With White, she created 14th Hour Music (BMI), which published Franklin-White compositions like “Think” and “Dr. Feelgood.” Her songwriting portfolio also includes the hits “Day Dreaming,” “Ain’t No Way” and “Rock Steady.” After her 1969 divorce, Franklin launched Springtime Publishing (BMI). She also retained ownership of select masters from her later Atlantic years, a rarity for artists in 1978, when she parted ways with the label.
“Respect,” the Otis Redding song that Franklin revamped in 1967, became her first No. 1 on the Billboard Hot 100 and signature hit. It also took on a special significance in the music industry, as a rallying cry for performing artists seeking royalties for airplay.

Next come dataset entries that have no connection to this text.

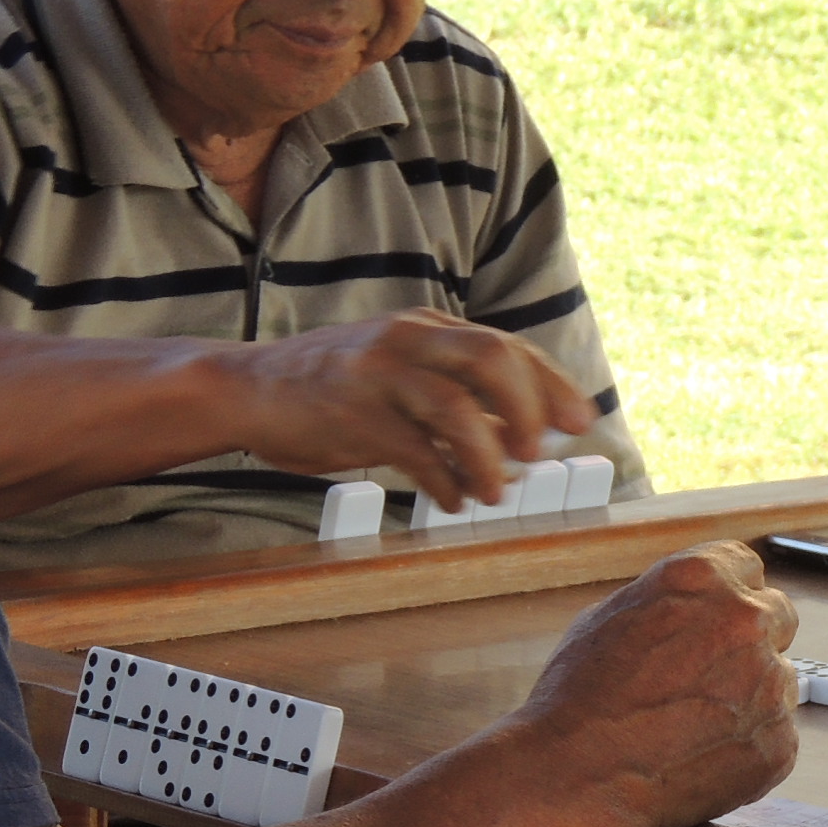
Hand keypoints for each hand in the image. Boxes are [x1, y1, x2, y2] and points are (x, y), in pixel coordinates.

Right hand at [228, 312, 598, 509]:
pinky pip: (415, 451)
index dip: (550, 384)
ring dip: (487, 456)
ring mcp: (378, 375)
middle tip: (540, 452)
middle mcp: (406, 340)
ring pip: (456, 407)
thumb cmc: (331, 389)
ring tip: (494, 490)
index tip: (579, 420)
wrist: (248, 389)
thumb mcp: (400, 377)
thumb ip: (456, 399)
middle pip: (491, 358)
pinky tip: (451, 498)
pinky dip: (443, 481)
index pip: (505, 346)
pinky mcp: (352, 415)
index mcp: (425, 327)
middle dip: (529, 408)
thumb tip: (520, 439)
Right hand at [509, 542, 800, 826]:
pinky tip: (699, 757)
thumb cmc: (578, 699)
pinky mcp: (778, 741)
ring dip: (749, 698)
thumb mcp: (609, 618)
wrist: (576, 775)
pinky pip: (775, 737)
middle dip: (750, 642)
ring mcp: (769, 682)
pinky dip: (747, 748)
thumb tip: (691, 611)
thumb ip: (668, 604)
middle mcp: (745, 620)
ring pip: (778, 680)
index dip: (728, 596)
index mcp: (702, 578)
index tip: (718, 620)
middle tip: (711, 675)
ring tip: (691, 727)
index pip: (745, 567)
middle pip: (777, 616)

Under copyright law, only publishers and songwriters — not performers — are paid for spins of songs recorded before 1972. The 2014 Respect Act, which proposed changes to the law, has been folded into the Music Modernization Act currently before Congress.

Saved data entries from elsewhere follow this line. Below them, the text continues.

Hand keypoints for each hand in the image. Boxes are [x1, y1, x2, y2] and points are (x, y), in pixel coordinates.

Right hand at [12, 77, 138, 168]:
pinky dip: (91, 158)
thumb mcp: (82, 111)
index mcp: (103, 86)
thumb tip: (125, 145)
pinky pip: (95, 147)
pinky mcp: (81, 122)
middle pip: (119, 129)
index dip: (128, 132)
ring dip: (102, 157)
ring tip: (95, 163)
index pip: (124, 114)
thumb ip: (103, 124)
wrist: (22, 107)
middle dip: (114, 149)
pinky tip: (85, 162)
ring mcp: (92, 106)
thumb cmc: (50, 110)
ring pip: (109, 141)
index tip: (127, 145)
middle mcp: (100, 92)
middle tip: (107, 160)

Like any legend, Franklin leaves behind numerous ongoing projects, including a Warner Music U.K. two-CD/vinyl singles package due in September with liner notes written by soulmusic.com founder and former Billboard contributor David Nathan.

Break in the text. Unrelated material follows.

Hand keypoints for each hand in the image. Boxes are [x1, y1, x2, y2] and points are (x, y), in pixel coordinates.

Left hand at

The fabled Sydney Pollack documentary companion to Amazing Grace, her seminal 1972 live gospel album, remains in legal limbo after Franklin spent years blocking its release. “We look forward to sharing the film with the world soon,” the documentary’s owner, Alan Elliott, said in a statement following her death.
Franklin told Billboard last summer that she planned to record a new album featuring collaborations with Stevie Wonder, Elton John and Lionel Richie. “We’d been talking about songs and people she wanted to collaborate with, but we hadn’t begun recording,” says songwriter/ producer Harvey Mason Jr., who worked with Franklin on various projects including her 2014 RCA album Aretha Franklin Sings the Diva Classics.
Mason is, however, co-producing a biopic on Franklin’s life, starring Jennifer Hudson, and says preproduction for the theatrical release is underway. “I spent countless hours on the phone with Aretha as she talked about how she wanted to be portrayed…Certain things that other people didn’t know, that weren’t on the Internet or in a book, that’s what she was sharing with me and Jennifer.”
Franklin’s death doesn’t mean the yet-untitled biopic will be rushed to theaters. “We’re not trying to push this out right away,” adds Mason, who will also be helming the film’s soundtrack. “We’re going to continue to develop the story and make sure it’s as legendary as she was.”
Posthumous projects should not be hurried, agrees Jampol Artist Management’s Jeff Jampol, whose firm handles the estates of Redding, Jim Morrison and Janis Joplin. He estimates that Franklin’s legacy could be worth as much as $1 billion, based on “the recordings, the publishing, the goodwill, the name and likeness and her value around the world.” (Franklin reportedly did not leave a will, which means a court will need to determine her heirs.)
He emphasizes that authenticity and credibility are paramount to nourishing a life’s work. “I don’t think there’s anything that needs to be done immediately,” he says. “You have to handle these things respectfully.” When it came to the dangers of music-industry exploitation, Franklin never let her guard down. The stewards of her legacy would do well to keep it like she kept her purse — in full view at all times.